- **REQUEST**:
Below are records to be transcribed exactly; any pictures should be left out.

[Saved data entries]

☆ ☆ ☆ ☆ ☆ ☆ ☆

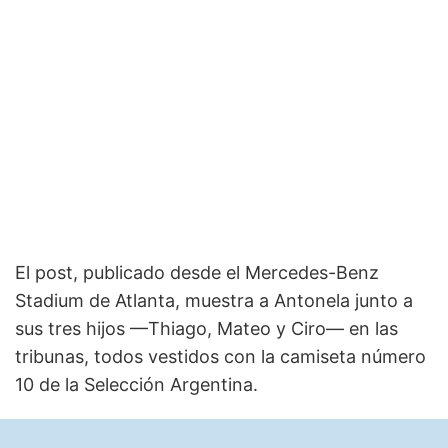
El post, publicado desde el Mercedes-Benz
Stadium de Atlanta, muestra a Antonela junto a
sus tres hijos —Thiago, Mateo y Ciro— en las
tribunas, todos vestidos con la camiseta número
10 de la Selección Argentina.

☆ ☆ ☆ ☆ ☆ ☆ ☆

- **REPLY**:
El post, publicado desde el Mercedes-Benz
Stadium de Atlanta, muestra a Antonela junto a
sus tres hijos —Thiago, Mateo y Ciro— en las
tribunas, todos vestidos con la camiseta número
10 de la Selección Argentina.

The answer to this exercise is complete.